Saved entries
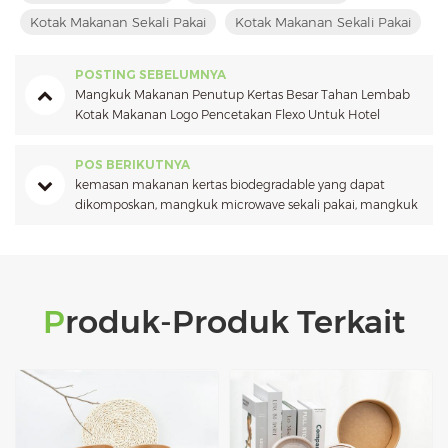
Kotak Makanan Sekali Pakai
Kotak Makanan Sekali Pakai
POSTING SEBELUMNYA
Mangkuk Makanan Penutup Kertas Besar Tahan Lembab
Kotak Makanan Logo Pencetakan Flexo Untuk Hotel
POS BERIKUTNYA
kemasan makanan kertas biodegradable yang dapat
dikomposkan, mangkuk microwave sekali pakai, mangkuk
sup walmart
Produk-Produk Terkait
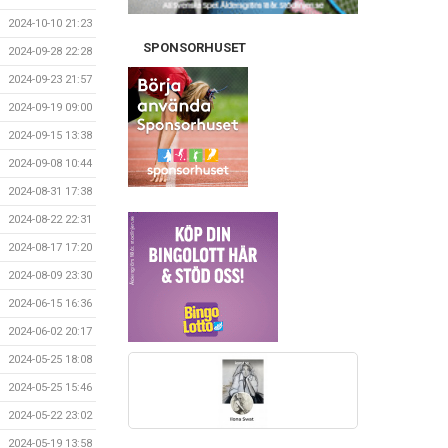
2024-10-10 21:23
SPONSORHUSET
2024-09-28 22:28
2024-09-23 21:57
2024-09-19 09:00
2024-09-15 13:38
2024-09-08 10:44
2024-08-31 17:38
2024-08-22 22:31
2024-08-17 17:20
2024-08-09 23:30
2024-06-15 16:36
2024-06-02 20:17
2024-05-25 18:08
2024-05-25 15:46
2024-05-22 23:02
2024-05-19 13:58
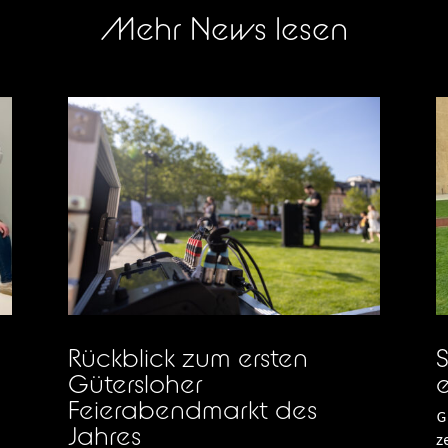
Mehr News lesen
Rückblick zum ersten
S
Gütersloher
e
Feierabendmarkt des
G
Jahres
z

Work request => Your copy should match the records word for word, with the pictures removed.

Solution below =>
Kotak Makanan Sekali Pakai
Kotak Makanan Sekali Pakai
POSTING SEBELUMNYA
Mangkuk Makanan Penutup Kertas Besar Tahan Lembab
Kotak Makanan Logo Pencetakan Flexo Untuk Hotel
POS BERIKUTNYA
kemasan makanan kertas biodegradable yang dapat
dikomposkan, mangkuk microwave sekali pakai, mangkuk
sup walmart
Produk-Produk Terkait
2024-10-10 21:23
SPONSORHUSET
2024-09-28 22:28
2024-09-23 21:57
2024-09-19 09:00
2024-09-15 13:38
2024-09-08 10:44
2024-08-31 17:38
2024-08-22 22:31
2024-08-17 17:20
2024-08-09 23:30
2024-06-15 16:36
2024-06-02 20:17
2024-05-25 18:08
2024-05-25 15:46
2024-05-22 23:02
2024-05-19 13:58
Mehr News lesen
Rückblick zum ersten
S
Gütersloher
e
Feierabendmarkt des
G
Jahres
z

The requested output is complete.